Testo estratto =
━━━━

Pesca nel Po - Generalità  e Pesci

Nasce dal Monviso e, con la complicità d’innumerevoli affluenti, si tuffa nel mare Adriatico dopo 652 Km formando il più grande ed esteso fiume italiano. Tanta imponenza e portata per un nome corto, umile e modesto, si chiama Po.

La fauna ittica del fiume è radicalmente mutata nel corso degli anni e oggi è composta quasi esclusivamente da pesci alloctoni fra i quali spicca il barbo europeo che, insieme alla carpa, costituisce lo zoccolo duro dei grandi ciprinidi grufolatori del fiume. Anche la pesca è mutata e si progressivamente adattata ai nuovi ospiti del Po sia nella tecnica sia nell’attrezzatura.

Questo spazio nasce proprio per analizzare le nuove possibilità, legate alla pesca sportiva, che il fiume offre, il tutto sulla scorta dell’esperienza accumulata dagli inglesi, maestri del ledgering, anche se andremo ad analizzare gli aspetti alieutici legati al basso corso del fiume, indicativamente il tratto che scorre a valle di Piacenza con particolare riguardo alle province di Ferrara e Rovigo, dove la morfologia del Po è la cosa più lontana possibile immaginabile da quelle dei fiumi inglesi.

La tendenza unanimemente riconosciuta come la più redditizia è quella di approcciarsi a una preda in modo specialistico, ecco il nascere del Carp fishing, del Barbel fishing, del Pike fishing e via discorrendo.

━━━━

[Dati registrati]

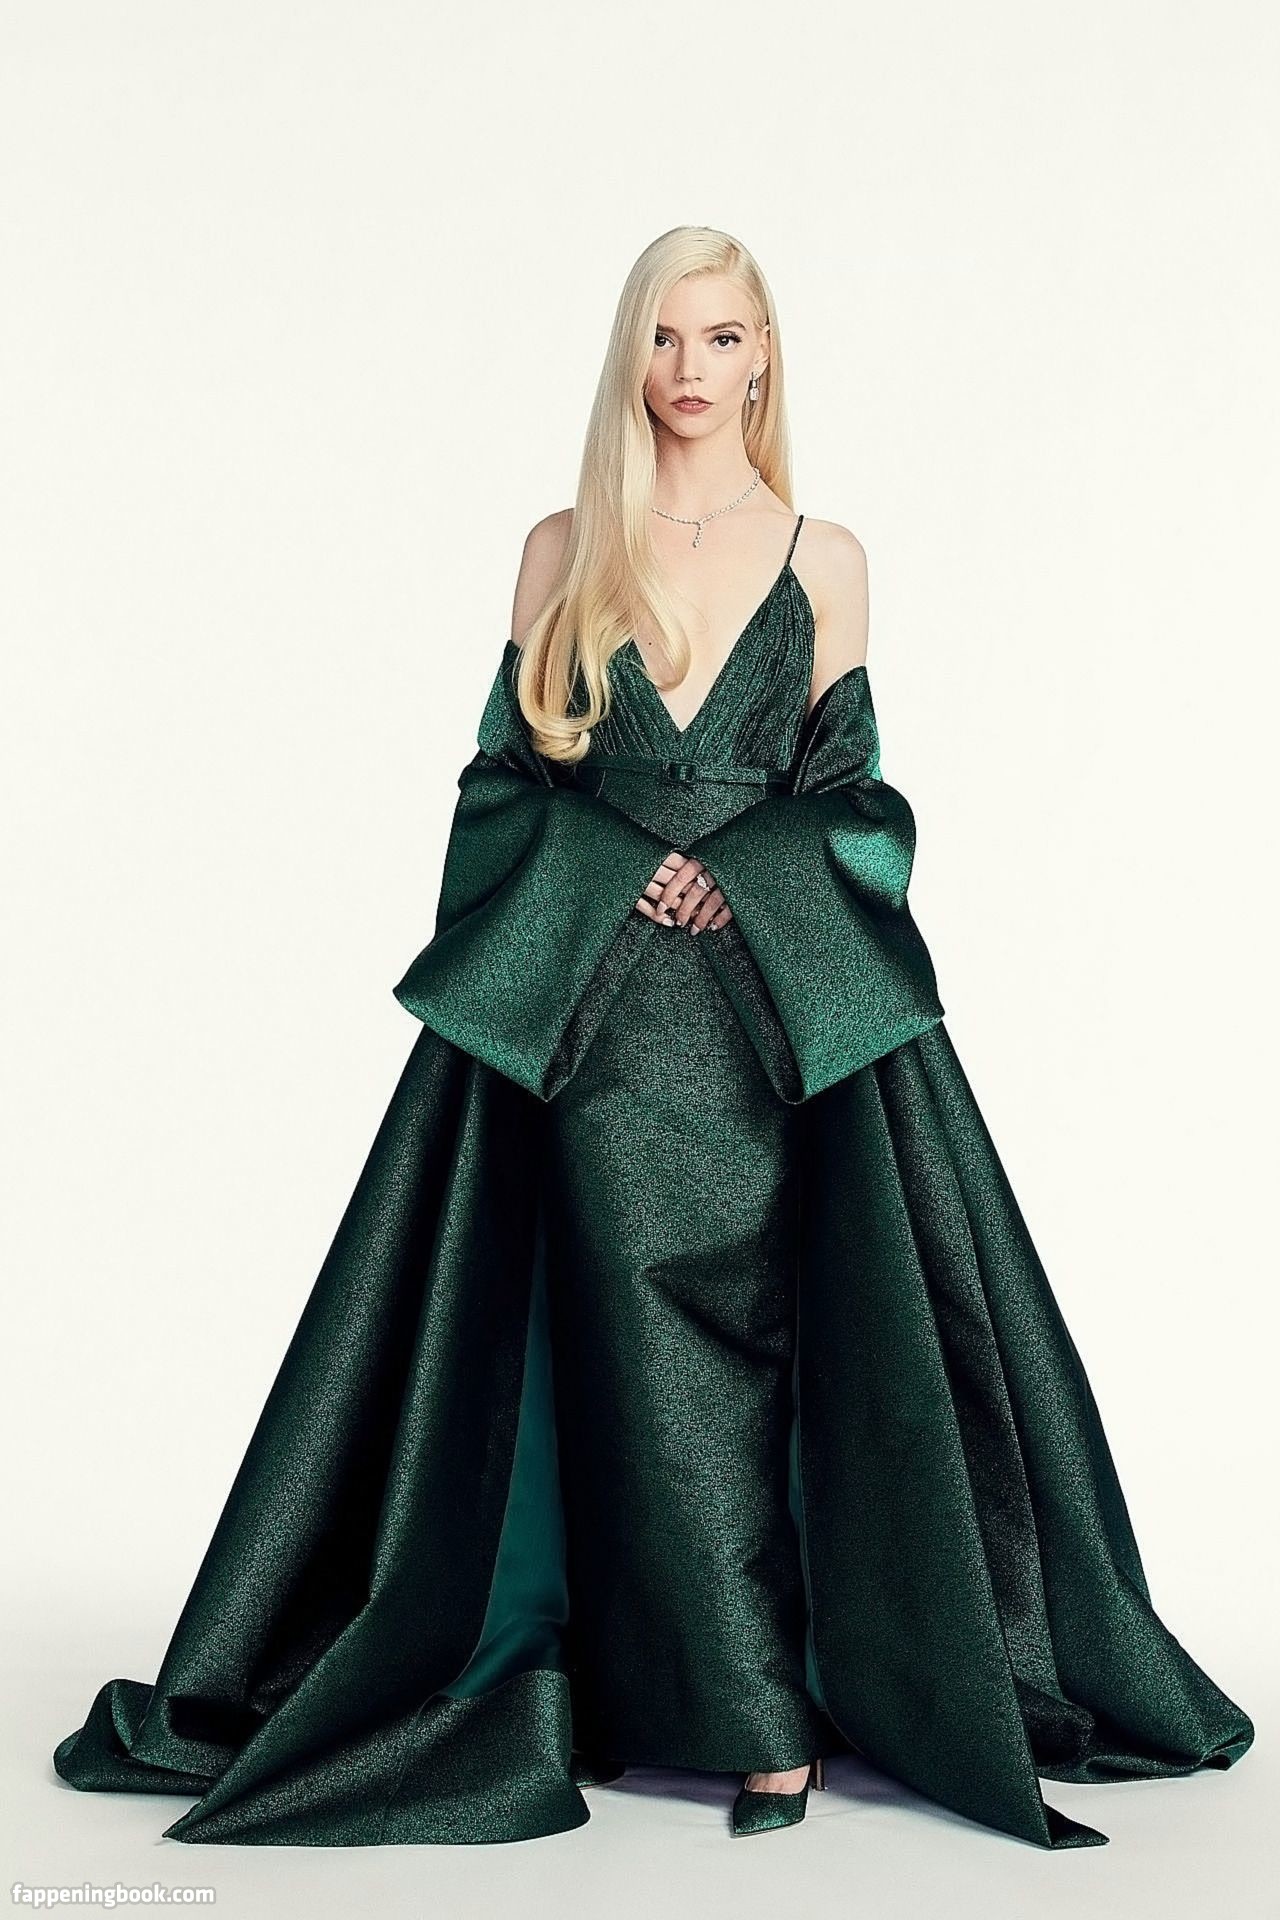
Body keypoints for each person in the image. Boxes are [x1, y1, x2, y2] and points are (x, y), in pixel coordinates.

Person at [51, 226, 1253, 1850]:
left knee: (801, 1337)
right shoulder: (565, 548)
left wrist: (738, 875)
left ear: (765, 357)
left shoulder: (826, 559)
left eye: (723, 336)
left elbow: (855, 802)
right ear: (635, 355)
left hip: (770, 1016)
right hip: (592, 1008)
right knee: (595, 1342)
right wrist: (621, 866)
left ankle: (778, 1717)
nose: (692, 368)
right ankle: (656, 1696)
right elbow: (501, 785)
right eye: (667, 337)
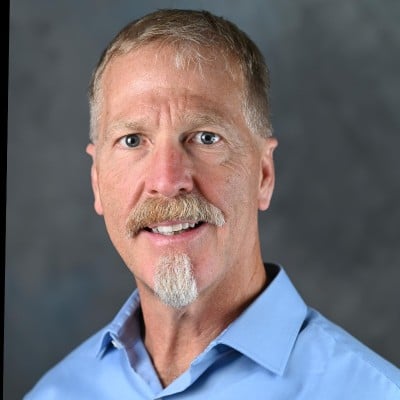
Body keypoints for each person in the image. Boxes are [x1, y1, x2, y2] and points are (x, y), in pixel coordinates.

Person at [24, 8, 399, 399]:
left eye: (206, 137)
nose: (167, 181)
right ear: (97, 181)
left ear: (264, 175)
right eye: (132, 140)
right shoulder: (55, 393)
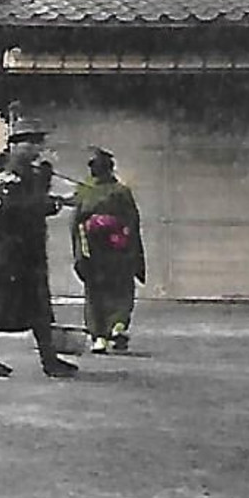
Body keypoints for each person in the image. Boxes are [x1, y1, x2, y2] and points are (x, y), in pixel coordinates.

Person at [0, 120, 77, 378]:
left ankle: (49, 360)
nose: (34, 148)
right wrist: (51, 201)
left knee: (39, 308)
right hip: (10, 254)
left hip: (28, 252)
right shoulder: (8, 174)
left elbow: (34, 203)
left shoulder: (28, 173)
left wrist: (48, 189)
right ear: (14, 145)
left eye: (37, 143)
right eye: (28, 142)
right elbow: (18, 208)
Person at [72, 146, 146, 354]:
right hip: (119, 250)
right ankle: (118, 325)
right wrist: (134, 251)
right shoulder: (121, 191)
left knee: (95, 293)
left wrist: (79, 253)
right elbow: (132, 221)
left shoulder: (84, 191)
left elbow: (76, 223)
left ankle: (99, 336)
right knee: (122, 290)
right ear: (111, 169)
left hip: (94, 252)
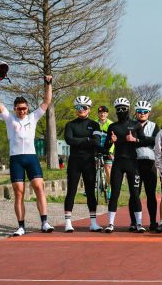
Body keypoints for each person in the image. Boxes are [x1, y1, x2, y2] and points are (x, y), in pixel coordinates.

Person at [0, 72, 54, 236]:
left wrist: (48, 84)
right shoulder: (9, 119)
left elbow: (46, 101)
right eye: (19, 109)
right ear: (15, 109)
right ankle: (21, 226)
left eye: (24, 108)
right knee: (19, 192)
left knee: (39, 187)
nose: (22, 111)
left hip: (31, 157)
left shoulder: (33, 117)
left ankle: (45, 222)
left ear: (27, 108)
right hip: (16, 159)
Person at [104, 97, 145, 233]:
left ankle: (139, 223)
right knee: (115, 193)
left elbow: (145, 141)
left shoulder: (136, 125)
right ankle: (110, 224)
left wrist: (134, 139)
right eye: (119, 109)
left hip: (133, 163)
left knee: (135, 194)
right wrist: (111, 141)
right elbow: (105, 147)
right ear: (116, 110)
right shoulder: (112, 127)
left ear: (128, 109)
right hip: (118, 163)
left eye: (124, 108)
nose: (121, 111)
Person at [62, 95, 102, 232]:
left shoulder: (95, 124)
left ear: (89, 109)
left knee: (90, 192)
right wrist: (87, 139)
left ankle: (93, 223)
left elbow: (96, 141)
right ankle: (68, 223)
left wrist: (80, 140)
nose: (81, 109)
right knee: (71, 191)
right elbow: (69, 140)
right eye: (78, 107)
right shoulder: (70, 125)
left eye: (84, 107)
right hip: (74, 161)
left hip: (89, 162)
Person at [133, 100, 160, 231]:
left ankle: (153, 221)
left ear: (149, 113)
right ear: (136, 113)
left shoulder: (154, 126)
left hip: (150, 163)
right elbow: (130, 142)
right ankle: (134, 222)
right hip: (135, 163)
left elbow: (156, 140)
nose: (142, 114)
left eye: (145, 112)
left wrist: (138, 140)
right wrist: (146, 141)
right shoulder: (131, 125)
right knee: (135, 194)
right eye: (139, 111)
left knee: (151, 194)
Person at [96, 105, 114, 184]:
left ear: (107, 114)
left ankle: (110, 187)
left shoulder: (111, 124)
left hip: (108, 149)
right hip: (97, 148)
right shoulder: (94, 123)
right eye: (100, 113)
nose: (102, 114)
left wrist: (110, 152)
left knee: (108, 168)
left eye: (104, 113)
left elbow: (113, 140)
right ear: (98, 114)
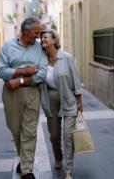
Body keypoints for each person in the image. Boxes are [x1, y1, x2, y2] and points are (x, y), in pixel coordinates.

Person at [0, 17, 48, 179]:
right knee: (15, 129)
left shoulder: (40, 48)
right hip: (11, 93)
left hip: (32, 91)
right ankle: (24, 159)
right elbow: (1, 71)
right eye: (36, 33)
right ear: (25, 32)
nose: (39, 36)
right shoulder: (8, 46)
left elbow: (42, 73)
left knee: (30, 131)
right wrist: (23, 71)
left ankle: (27, 169)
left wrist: (20, 80)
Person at [40, 29, 83, 179]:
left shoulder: (67, 58)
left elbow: (76, 81)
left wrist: (79, 102)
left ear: (54, 40)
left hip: (68, 98)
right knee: (54, 136)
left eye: (45, 37)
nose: (42, 39)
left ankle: (68, 170)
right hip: (51, 98)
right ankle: (58, 157)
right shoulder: (41, 60)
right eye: (41, 38)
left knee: (67, 136)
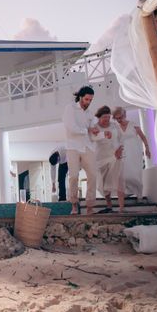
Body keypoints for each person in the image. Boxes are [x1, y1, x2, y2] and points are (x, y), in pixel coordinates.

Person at [63, 86, 99, 215]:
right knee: (73, 176)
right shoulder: (70, 108)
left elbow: (93, 128)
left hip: (88, 147)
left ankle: (90, 207)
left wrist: (95, 130)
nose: (88, 102)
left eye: (91, 100)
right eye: (87, 99)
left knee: (93, 175)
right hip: (72, 147)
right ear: (80, 97)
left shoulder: (90, 113)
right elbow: (71, 127)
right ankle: (74, 205)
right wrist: (87, 130)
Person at [112, 107, 151, 202]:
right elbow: (115, 142)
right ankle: (126, 192)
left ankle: (139, 195)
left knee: (135, 174)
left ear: (124, 115)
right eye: (117, 118)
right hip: (124, 153)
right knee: (124, 175)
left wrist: (147, 148)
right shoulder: (116, 128)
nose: (119, 120)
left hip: (135, 152)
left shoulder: (133, 124)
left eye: (120, 117)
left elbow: (143, 137)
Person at [91, 106, 124, 213]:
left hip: (114, 155)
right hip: (100, 157)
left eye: (108, 117)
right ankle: (109, 204)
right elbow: (93, 138)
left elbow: (121, 138)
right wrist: (103, 134)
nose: (107, 119)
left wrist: (120, 148)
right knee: (103, 182)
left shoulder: (114, 126)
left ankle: (121, 206)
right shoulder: (95, 127)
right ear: (99, 117)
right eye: (104, 117)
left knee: (115, 178)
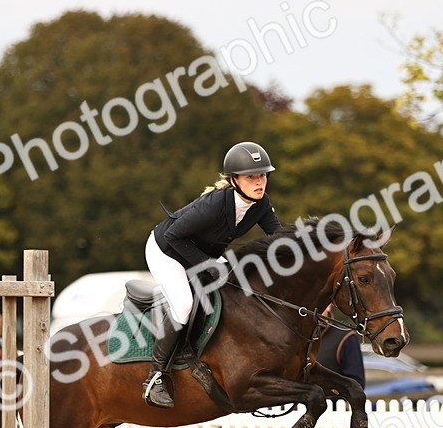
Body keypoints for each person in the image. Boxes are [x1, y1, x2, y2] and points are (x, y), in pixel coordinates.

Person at [143, 141, 282, 407]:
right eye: (251, 177)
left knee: (236, 286)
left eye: (263, 175)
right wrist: (209, 266)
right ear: (234, 180)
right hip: (166, 250)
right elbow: (174, 237)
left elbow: (278, 239)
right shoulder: (216, 203)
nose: (259, 182)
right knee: (183, 304)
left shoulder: (261, 204)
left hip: (197, 250)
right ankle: (156, 375)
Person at [315, 306, 366, 396]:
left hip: (332, 407)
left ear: (329, 305)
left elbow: (356, 384)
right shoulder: (291, 334)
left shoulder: (345, 337)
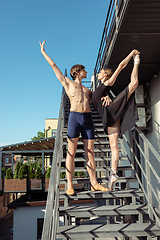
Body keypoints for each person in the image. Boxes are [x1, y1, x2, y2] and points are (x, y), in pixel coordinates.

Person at [39, 41, 109, 195]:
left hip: (88, 119)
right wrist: (44, 52)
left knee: (90, 151)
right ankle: (69, 184)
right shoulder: (68, 83)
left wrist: (107, 96)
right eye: (84, 70)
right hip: (75, 118)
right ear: (77, 72)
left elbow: (99, 97)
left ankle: (94, 183)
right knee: (70, 152)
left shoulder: (88, 89)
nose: (86, 71)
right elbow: (54, 67)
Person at [92, 50, 140, 191]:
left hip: (111, 111)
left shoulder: (107, 82)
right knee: (114, 146)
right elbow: (96, 95)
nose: (98, 73)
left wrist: (131, 54)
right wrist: (107, 97)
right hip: (108, 117)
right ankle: (113, 173)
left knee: (134, 83)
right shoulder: (100, 89)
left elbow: (120, 66)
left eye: (100, 72)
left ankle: (137, 62)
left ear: (105, 75)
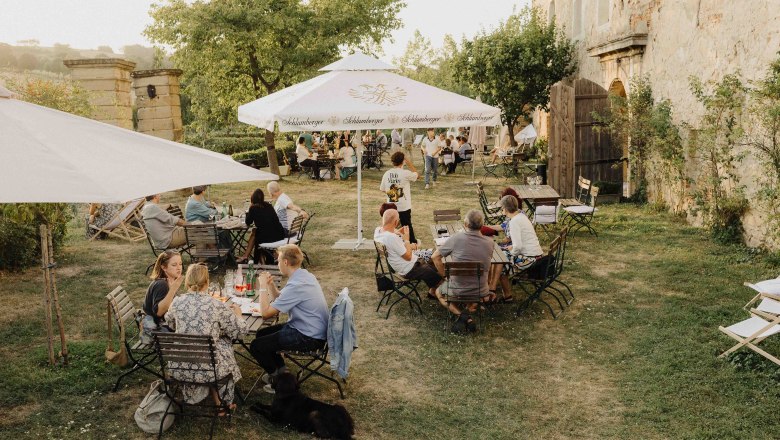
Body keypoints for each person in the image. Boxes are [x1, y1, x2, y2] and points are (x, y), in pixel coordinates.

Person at [165, 263, 247, 407]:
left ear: (187, 282)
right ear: (207, 282)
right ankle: (222, 402)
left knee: (217, 344)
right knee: (224, 345)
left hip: (180, 367)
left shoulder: (177, 302)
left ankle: (211, 398)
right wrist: (238, 315)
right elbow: (240, 332)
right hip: (210, 371)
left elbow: (171, 324)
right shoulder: (216, 305)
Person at [250, 244, 329, 393]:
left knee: (256, 346)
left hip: (308, 336)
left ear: (285, 262)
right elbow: (282, 298)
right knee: (262, 334)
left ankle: (278, 381)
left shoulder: (296, 285)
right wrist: (271, 285)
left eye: (278, 260)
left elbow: (265, 313)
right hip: (310, 328)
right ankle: (282, 372)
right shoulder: (304, 275)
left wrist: (261, 287)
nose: (277, 263)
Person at [431, 210, 495, 333]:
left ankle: (462, 315)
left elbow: (435, 257)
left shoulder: (456, 238)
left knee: (438, 292)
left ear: (465, 224)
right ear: (482, 225)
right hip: (481, 290)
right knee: (471, 280)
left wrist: (445, 276)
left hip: (457, 288)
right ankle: (471, 305)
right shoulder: (490, 243)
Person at [374, 209, 442, 298]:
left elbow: (390, 232)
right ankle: (437, 291)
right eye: (398, 220)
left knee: (432, 263)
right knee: (436, 272)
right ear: (395, 222)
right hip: (409, 269)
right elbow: (408, 257)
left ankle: (432, 290)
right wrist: (406, 239)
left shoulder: (378, 231)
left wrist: (398, 232)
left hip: (404, 265)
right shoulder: (392, 238)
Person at [490, 195, 544, 301]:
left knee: (499, 259)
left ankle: (497, 290)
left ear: (505, 208)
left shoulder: (514, 221)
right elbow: (520, 243)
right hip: (537, 255)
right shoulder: (521, 216)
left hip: (529, 260)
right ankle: (496, 289)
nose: (502, 210)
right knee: (501, 255)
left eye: (502, 208)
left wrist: (512, 250)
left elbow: (518, 247)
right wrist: (511, 248)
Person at [141, 250, 183, 344]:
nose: (179, 268)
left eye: (180, 264)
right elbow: (158, 312)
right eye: (174, 265)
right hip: (156, 331)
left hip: (162, 325)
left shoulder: (169, 281)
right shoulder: (162, 284)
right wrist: (173, 289)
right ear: (164, 267)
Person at [380, 151, 419, 244]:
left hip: (391, 205)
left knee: (390, 226)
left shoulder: (387, 173)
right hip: (403, 206)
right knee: (407, 226)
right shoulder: (405, 173)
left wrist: (393, 194)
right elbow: (417, 175)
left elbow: (382, 188)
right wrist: (409, 162)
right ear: (403, 161)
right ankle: (412, 244)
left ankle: (391, 243)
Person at [245, 188, 287, 263]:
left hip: (268, 237)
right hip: (279, 234)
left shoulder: (253, 208)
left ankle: (257, 261)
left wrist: (248, 210)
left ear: (252, 198)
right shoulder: (269, 205)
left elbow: (248, 222)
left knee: (256, 237)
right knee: (256, 233)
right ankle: (263, 261)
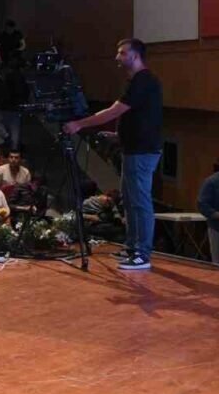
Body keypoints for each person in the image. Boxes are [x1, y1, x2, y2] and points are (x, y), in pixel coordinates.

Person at [63, 38, 163, 271]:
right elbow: (140, 117)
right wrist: (119, 136)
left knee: (140, 201)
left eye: (122, 53)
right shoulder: (136, 81)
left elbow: (114, 111)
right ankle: (132, 248)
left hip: (142, 151)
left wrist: (79, 124)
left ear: (135, 55)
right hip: (133, 149)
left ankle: (142, 254)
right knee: (129, 200)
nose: (117, 57)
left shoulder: (143, 80)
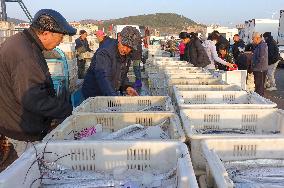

━━━━

Attività 1 = Trascrivi il brano del testo sulla pesca nel Po che va da "Nasce dal Monviso" fino a "tecnica sia nell’attrezzatura.".
Attività 2 = Prosegui il testo sulla pesca nel Po, riprendendo subito dopo la sua ultima frase.
Il materiale non ha alcun legame con il testo sulla pesca nel Po.

Spazio risposta 1 =
Nasce dal Monviso e, con la complicità d’innumerevoli affluenti, si tuffa nel mare Adriatico dopo 652 Km formando il più grande ed esteso fiume italiano. Tanta imponenza e portata per un nome corto, umile e modesto, si chiama Po.

La fauna ittica del fiume è radicalmente mutata nel corso degli anni e oggi è composta quasi esclusivamente da pesci alloctoni fra i quali spicca il barbo europeo che, insieme alla carpa, costituisce lo zoccolo duro dei grandi ciprinidi grufolatori del fiume. Anche la pesca è mutata e si progressivamente adattata ai nuovi ospiti del Po sia nella tecnica sia nell’attrezzatura.

Spazio risposta 2 =
Specialistica perché, attraverso lo studio e la sperimentazione di esche e approcci, ci si pone l’obiettivo di selezionare prima la specie e poi la taglia di quello che vogliamo trovare dall’altra parte della lenza.

Nel mio caso il target non è un pesce in particolare ma un fiume “particolare”, con tutto quello che ci nuota dentro, dove la “specializzazione” sta nel selezionare solo la taglia del pesce, non certo la specie, anche se l’obiettivo principale è costituito da barbi e carpe.

Questa rubrica si propone proprio l’analisi della tecnica necessaria ad affrontare un fiume ben preciso, nel suo tratto finale, dove profondità, portata e forza della corrente impongono scelte ragionate: scelte nelle montature, nelle esche, negli accessori, nell’attrezzatura, nella pasturazione e nello studio e analisi degli spot più redditizi in base alla stagione e alle condizioni del fiume.

Vedremo, mese per mese, quali sono le scelte più indicate per affrontare con qualche probabilità di successo una simile massa d’acqua, senza dimenticare i problemi di accessibilità alle sponde e alla sicurezza in pesca, sicurezza per pesci e pescatore.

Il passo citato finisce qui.